### Task
Write out the text lines of every entry below, character for character, and leave the pictures out of your answer.

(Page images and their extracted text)
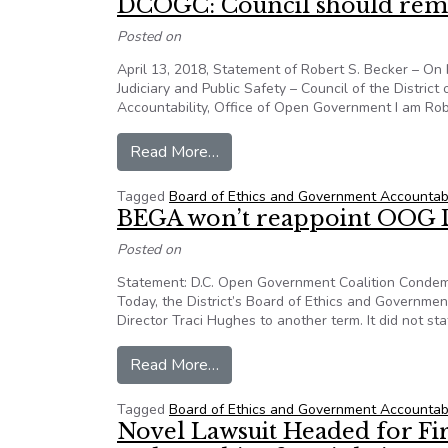
DCOGC: Council should re
Posted on
April 13, 2018, Statement of Robert S. Becker – On
Judiciary and Public Safety – Council of the Distri
Accountability, Office of Open Government I am Rob
from DCOGC: Council should r
Read More…
Tagged
Board of Ethics and Government Accountabi
BEGA won’t reappoint OOG 
Posted on
Statement: D.C. Open Government Coalition Condem
Today, the District’s Board of Ethics and Governme
Director Traci Hughes to another term. It did not sta
from BEGA won’t reappoint OOG
Read More…
Tagged
Board of Ethics and Government Accountabi
Novel Lawsuit Headed for F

### Solution to the exercise
DCOGC: Council should re
Posted on
April 13, 2018, Statement of Robert S. Becker – On
Judiciary and Public Safety – Council of the Distri
Accountability, Office of Open Government I am Rob
from DCOGC: Council should r
Read More…
Tagged
Board of Ethics and Government Accountabi
BEGA won’t reappoint OOG 
Posted on
Statement: D.C. Open Government Coalition Condem
Today, the District’s Board of Ethics and Governme
Director Traci Hughes to another term. It did not sta
from BEGA won’t reappoint OOG
Read More…
Tagged
Board of Ethics and Government Accountabi
Novel Lawsuit Headed for F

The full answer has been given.